- Exercise directions: When you copy the records that follow, please keep every word exactly as it is and leave out the pictures.

Content starts

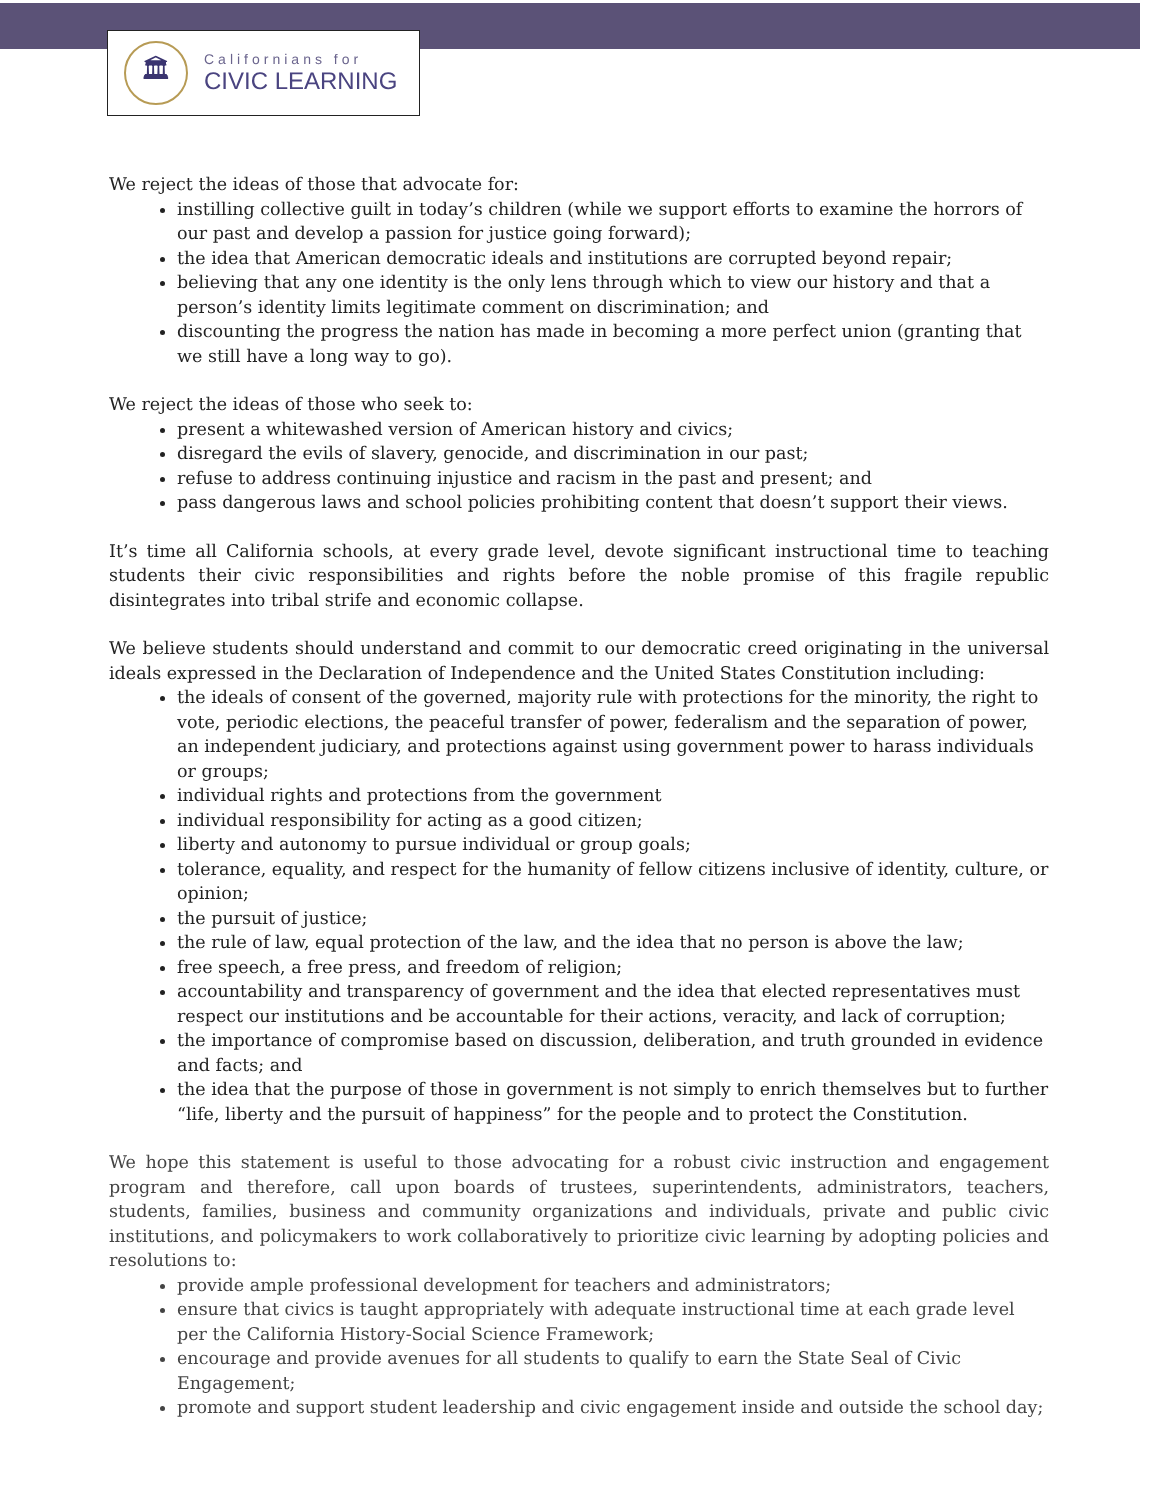🏛
Californians for
CIVIC LEARNING
We reject the ideas of those that advocate for:
instilling collective guilt in today’s children (while we support efforts to examine the horrors of our past and develop a passion for justice going forward);
the idea that American democratic ideals and institutions are corrupted beyond repair;
believing that any one identity is the only lens through which to view our history and that a person’s identity limits legitimate comment on discrimination; and
discounting the progress the nation has made in becoming a more perfect union (granting that we still have a long way to go).
We reject the ideas of those who seek to:
present a whitewashed version of American history and civics;
disregard the evils of slavery, genocide, and discrimination in our past;
refuse to address continuing injustice and racism in the past and present; and
pass dangerous laws and school policies prohibiting content that doesn’t support their views.
It’s time all California schools, at every grade level, devote significant instructional time to teaching students their civic responsibilities and rights before the noble promise of this fragile republic disintegrates into tribal strife and economic collapse.
We believe students should understand and commit to our democratic creed originating in the universal ideals expressed in the Declaration of Independence and the United States Constitution including:
the ideals of consent of the governed, majority rule with protections for the minority, the right to vote, periodic elections, the peaceful transfer of power, federalism and the separation of power, an independent judiciary, and protections against using government power to harass individuals or groups;
individual rights and protections from the government
individual responsibility for acting as a good citizen;
liberty and autonomy to pursue individual or group goals;
tolerance, equality, and respect for the humanity of fellow citizens inclusive of identity, culture, or opinion;
the pursuit of justice;
the rule of law, equal protection of the law, and the idea that no person is above the law;
free speech, a free press, and freedom of religion;
accountability and transparency of government and the idea that elected representatives must respect our institutions and be accountable for their actions, veracity, and lack of corruption;
the importance of compromise based on discussion, deliberation, and truth grounded in evidence and facts; and
the idea that the purpose of those in government is not simply to enrich themselves but to further “life, liberty and the pursuit of happiness” for the people and to protect the Constitution.
We hope this statement is useful to those advocating for a robust civic instruction and engagement program and therefore, call upon boards of trustees, superintendents, administrators, teachers, students, families, business and community organizations and individuals, private and public civic institutions, and policymakers to work collaboratively to prioritize civic learning by adopting policies and resolutions to:
provide ample professional development for teachers and administrators;
ensure that civics is taught appropriately with adequate instructional time at each grade level per the California History-Social Science Framework;
encourage and provide avenues for all students to qualify to earn the State Seal of Civic Engagement;
promote and support student leadership and civic engagement inside and outside the school day;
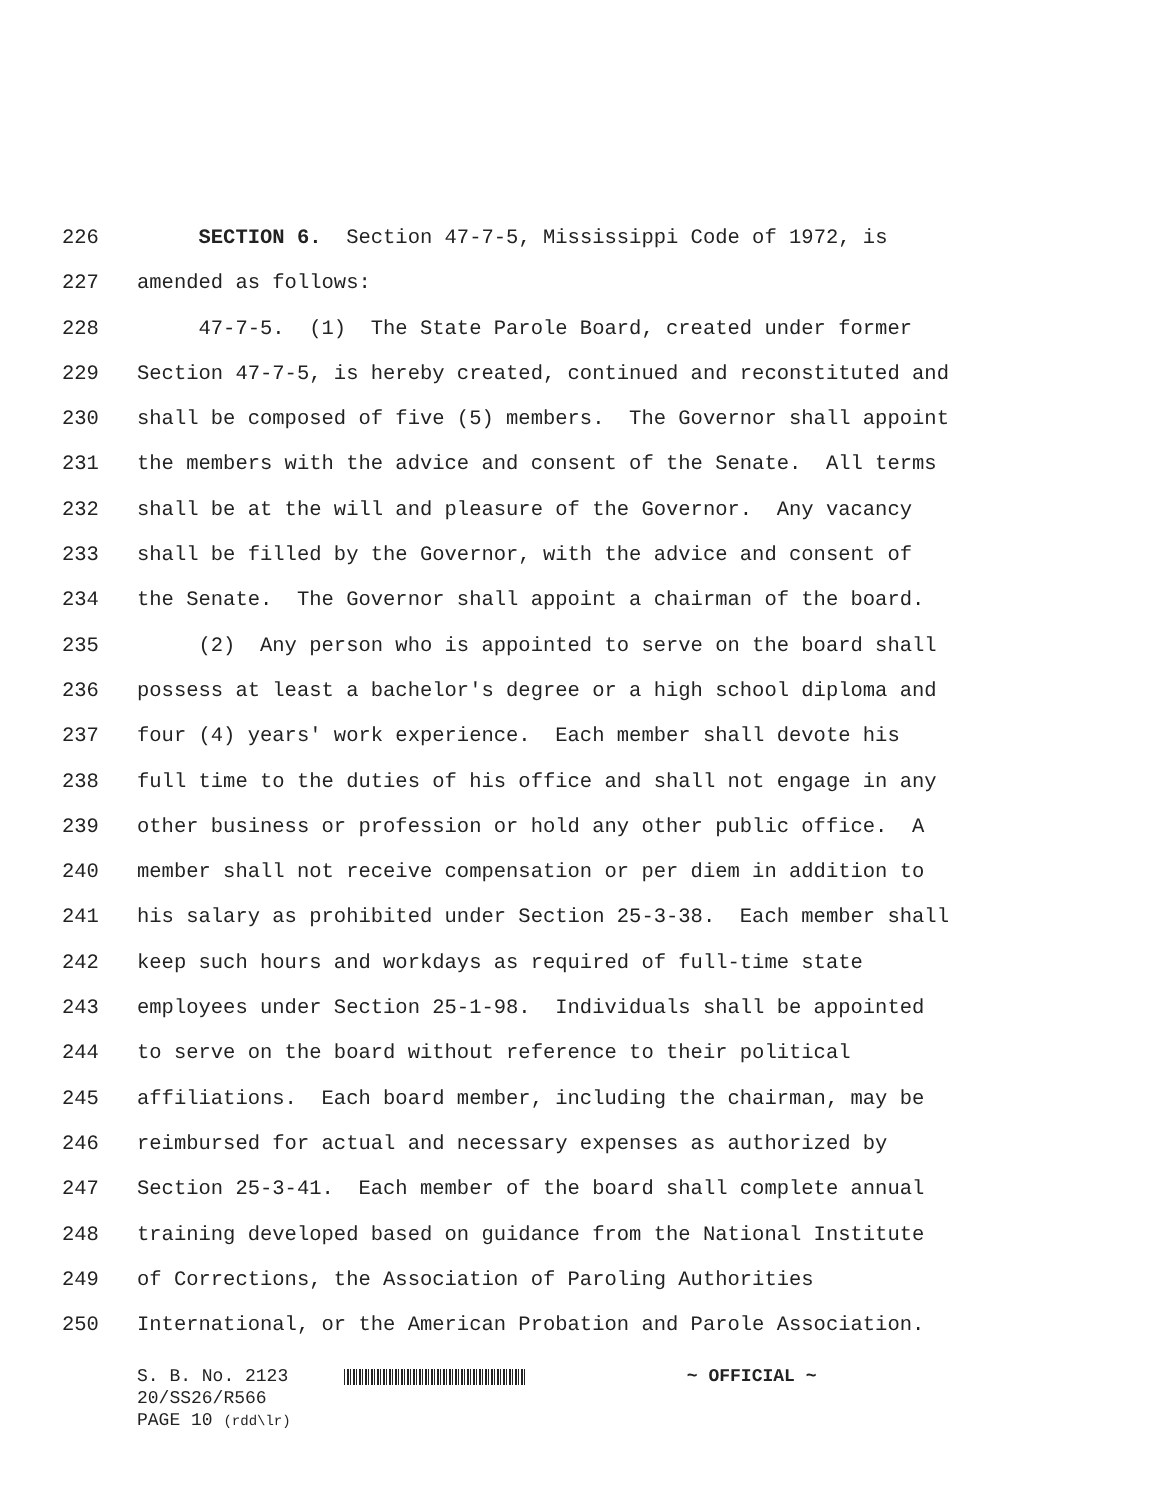226 SECTION 6. Section 47-7-5, Mississippi Code of 1972, is
227 amended as follows:
228 47-7-5. (1) The State Parole Board, created under former
229 Section 47-7-5, is hereby created, continued and reconstituted and
230 shall be composed of five (5) members. The Governor shall appoint
231 the members with the advice and consent of the Senate. All terms
232 shall be at the will and pleasure of the Governor. Any vacancy
233 shall be filled by the Governor, with the advice and consent of
234 the Senate. The Governor shall appoint a chairman of the board.
235 (2) Any person who is appointed to serve on the board shall
236 possess at least a bachelor's degree or a high school diploma and
237 four (4) years' work experience. Each member shall devote his
238 full time to the duties of his office and shall not engage in any
239 other business or profession or hold any other public office. A
240 member shall not receive compensation or per diem in addition to
241 his salary as prohibited under Section 25-3-38. Each member shall
242 keep such hours and workdays as required of full-time state
243 employees under Section 25-1-98. Individuals shall be appointed
244 to serve on the board without reference to their political
245 affiliations. Each board member, including the chairman, may be
246 reimbursed for actual and necessary expenses as authorized by
247 Section 25-3-41. Each member of the board shall complete annual
248 training developed based on guidance from the National Institute
249 of Corrections, the Association of Paroling Authorities
250 International, or the American Probation and Parole Association.
S. B. No. 2123 ~ OFFICIAL ~
20/SS26/R566
PAGE 10 (rdd\lr)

Content ends

- Solution to the exercise:
🏛
Californians for
CIVIC LEARNING
We reject the ideas of those that advocate for:
instilling collective guilt in today’s children (while we support efforts to examine the horrors of our past and develop a passion for justice going forward);
the idea that American democratic ideals and institutions are corrupted beyond repair;
believing that any one identity is the only lens through which to view our history and that a person’s identity limits legitimate comment on discrimination; and
discounting the progress the nation has made in becoming a more perfect union (granting that we still have a long way to go).
We reject the ideas of those who seek to:
present a whitewashed version of American history and civics;
disregard the evils of slavery, genocide, and discrimination in our past;
refuse to address continuing injustice and racism in the past and present; and
pass dangerous laws and school policies prohibiting content that doesn’t support their views.
It’s time all California schools, at every grade level, devote significant instructional time to teaching students their civic responsibilities and rights before the noble promise of this fragile republic disintegrates into tribal strife and economic collapse.
We believe students should understand and commit to our democratic creed originating in the universal ideals expressed in the Declaration of Independence and the United States Constitution including:
the ideals of consent of the governed, majority rule with protections for the minority, the right to vote, periodic elections, the peaceful transfer of power, federalism and the separation of power, an independent judiciary, and protections against using government power to harass individuals or groups;
individual rights and protections from the government
individual responsibility for acting as a good citizen;
liberty and autonomy to pursue individual or group goals;
tolerance, equality, and respect for the humanity of fellow citizens inclusive of identity, culture, or opinion;
the pursuit of justice;
the rule of law, equal protection of the law, and the idea that no person is above the law;
free speech, a free press, and freedom of religion;
accountability and transparency of government and the idea that elected representatives must respect our institutions and be accountable for their actions, veracity, and lack of corruption;
the importance of compromise based on discussion, deliberation, and truth grounded in evidence and facts; and
the idea that the purpose of those in government is not simply to enrich themselves but to further “life, liberty and the pursuit of happiness” for the people and to protect the Constitution.
We hope this statement is useful to those advocating for a robust civic instruction and engagement program and therefore, call upon boards of trustees, superintendents, administrators, teachers, students, families, business and community organizations and individuals, private and public civic institutions, and policymakers to work collaboratively to prioritize civic learning by adopting policies and resolutions to:
provide ample professional development for teachers and administrators;
ensure that civics is taught appropriately with adequate instructional time at each grade level per the California History-Social Science Framework;
encourage and provide avenues for all students to qualify to earn the State Seal of Civic Engagement;
promote and support student leadership and civic engagement inside and outside the school day;
226 SECTION 6. Section 47-7-5, Mississippi Code of 1972, is
227 amended as follows:
228 47-7-5. (1) The State Parole Board, created under former
229 Section 47-7-5, is hereby created, continued and reconstituted and
230 shall be composed of five (5) members. The Governor shall appoint
231 the members with the advice and consent of the Senate. All terms
232 shall be at the will and pleasure of the Governor. Any vacancy
233 shall be filled by the Governor, with the advice and consent of
234 the Senate. The Governor shall appoint a chairman of the board.
235 (2) Any person who is appointed to serve on the board shall
236 possess at least a bachelor's degree or a high school diploma and
237 four (4) years' work experience. Each member shall devote his
238 full time to the duties of his office and shall not engage in any
239 other business or profession or hold any other public office. A
240 member shall not receive compensation or per diem in addition to
241 his salary as prohibited under Section 25-3-38. Each member shall
242 keep such hours and workdays as required of full-time state
243 employees under Section 25-1-98. Individuals shall be appointed
244 to serve on the board without reference to their political
245 affiliations. Each board member, including the chairman, may be
246 reimbursed for actual and necessary expenses as authorized by
247 Section 25-3-41. Each member of the board shall complete annual
248 training developed based on guidance from the National Institute
249 of Corrections, the Association of Paroling Authorities
250 International, or the American Probation and Parole Association.
S. B. No. 2123 ~ OFFICIAL ~
20/SS26/R566
PAGE 10 (rdd\lr)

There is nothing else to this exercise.